06 jul, 2022 • Beatriz Lopes
"Mãe, comprei uma casa". São poucos os jovens de hoje que conseguem dar este passo para a independência sem que a vida lhes vá pregando rasteiras. Primeiro, uma pandemia. Depois, uma guerra... e vão vivendo em constantes adiamentos: o de conseguir um emprego estável, o de formar uma família e o de ter uma casa própria.
Portugal é o quinto país da União Europeia em que os jovens saem mais tarde de casa. Em média, só o fazem aos 30 anos. Mas que reformas legislativas é que deveriam ser implementadas de forma a reverter este cenário? Quais as consequências demográficas desta tendência? O que está a falhar nos programas de apoio que já existem ao arrendamento por jovens?

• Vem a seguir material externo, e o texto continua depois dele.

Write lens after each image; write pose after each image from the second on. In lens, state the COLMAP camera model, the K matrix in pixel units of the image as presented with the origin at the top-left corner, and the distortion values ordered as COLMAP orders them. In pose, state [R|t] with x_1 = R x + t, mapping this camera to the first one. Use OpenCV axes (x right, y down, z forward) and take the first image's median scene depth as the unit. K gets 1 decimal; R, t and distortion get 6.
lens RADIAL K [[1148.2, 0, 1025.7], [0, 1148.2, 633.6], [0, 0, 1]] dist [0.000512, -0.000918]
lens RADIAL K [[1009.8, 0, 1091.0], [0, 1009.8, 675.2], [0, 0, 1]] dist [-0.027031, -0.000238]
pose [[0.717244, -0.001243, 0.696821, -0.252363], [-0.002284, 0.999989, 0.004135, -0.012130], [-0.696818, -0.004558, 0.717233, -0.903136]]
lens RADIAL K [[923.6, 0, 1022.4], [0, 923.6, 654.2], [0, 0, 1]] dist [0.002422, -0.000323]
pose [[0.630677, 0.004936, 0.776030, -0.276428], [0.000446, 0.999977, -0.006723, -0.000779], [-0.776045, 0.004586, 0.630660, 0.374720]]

No Geração Z desta semana, falamos sobre precariedade habitacional com Alda Botelho Azevedo, demógrafa e investigadora do Instituto de Ciências Sociais da Universidade de Lisboa, começando por quebrar o mito - ouvido sobretudo entre as gerações mais velhas - de que os jovens são hoje mais comodistas, preguiçosos e não se importam de viver em casa dos pais.
"Muitos deles nem sequer conseguem ter a estabilidade económica para assumir um contrato de arrendamento por um ano, quanto mais pensar num empréstimo que durará 30 anos a cumprir. Não os acho de todo preguiçosos. Acho-os, pelo contrário, extremamente resilientes e que começam a acusar sinais de cansaço por todas as provas a que têm sido submetidos".
Os números não deixam dúvidas: quase três em cada quatro jovens (72%) recebem menos de 950 euros líquidos por mês e, por isso, sublinha Alda Botelho Azevedo, pagar uma renda torna-se insuportável.
"Ainda há pouco fui ver qual era a renda mais barata na cidade de Lisboa à data de hoje. A mais barata custa 585 euros e refere-se a um T1 em Benfica. Por 600 euros temos um T0 no Campo Grande. Ambos a necessitar de intervenção. E, portanto, é mais do que óbvio que é impossível pagar uma renda com estes salários. E pensando no risco que há em poder estar a receber hoje, mas daqui a seis meses poder ficar sem emprego, a situação torna-se ainda mais grave".
A investigadora do Instituto de Ciências Sociais da Universidade de Lisboa reconhece que os problemas relacionados com a precariedade habitacional "não se resolvem numa legislatura", mas identifica desde já algumas falhas nos programas de apoio ao arrendamento.
"Poderia ser criada uma reforma por nível de rendimento, como um subsídio à renda para quem procura habitação. Nós até temos o 'Porta 65 Jovem', mas é um programa com vários problemas desde logo a dotação orçamental que é baixa e o programa exclui todos os candidatos que sejam proprietários de uma habitação com fins habitacionais. Isto significa que se eu encontrar um emprego em Lisboa e tiver uma casa num lugar despovoado que não consigo arrendar a ninguém, eu deixo de ser elegível para este programa".
Também do lado da oferta, Alda Botelho Azevedo defende uma maior disponibilidade da habitação pública destinada a jovens, como algumas câmaras municipais já o fazem, sublinhando que "por se tratar de uma oferta pública, os preços são imunes às dinâmicas do mercado".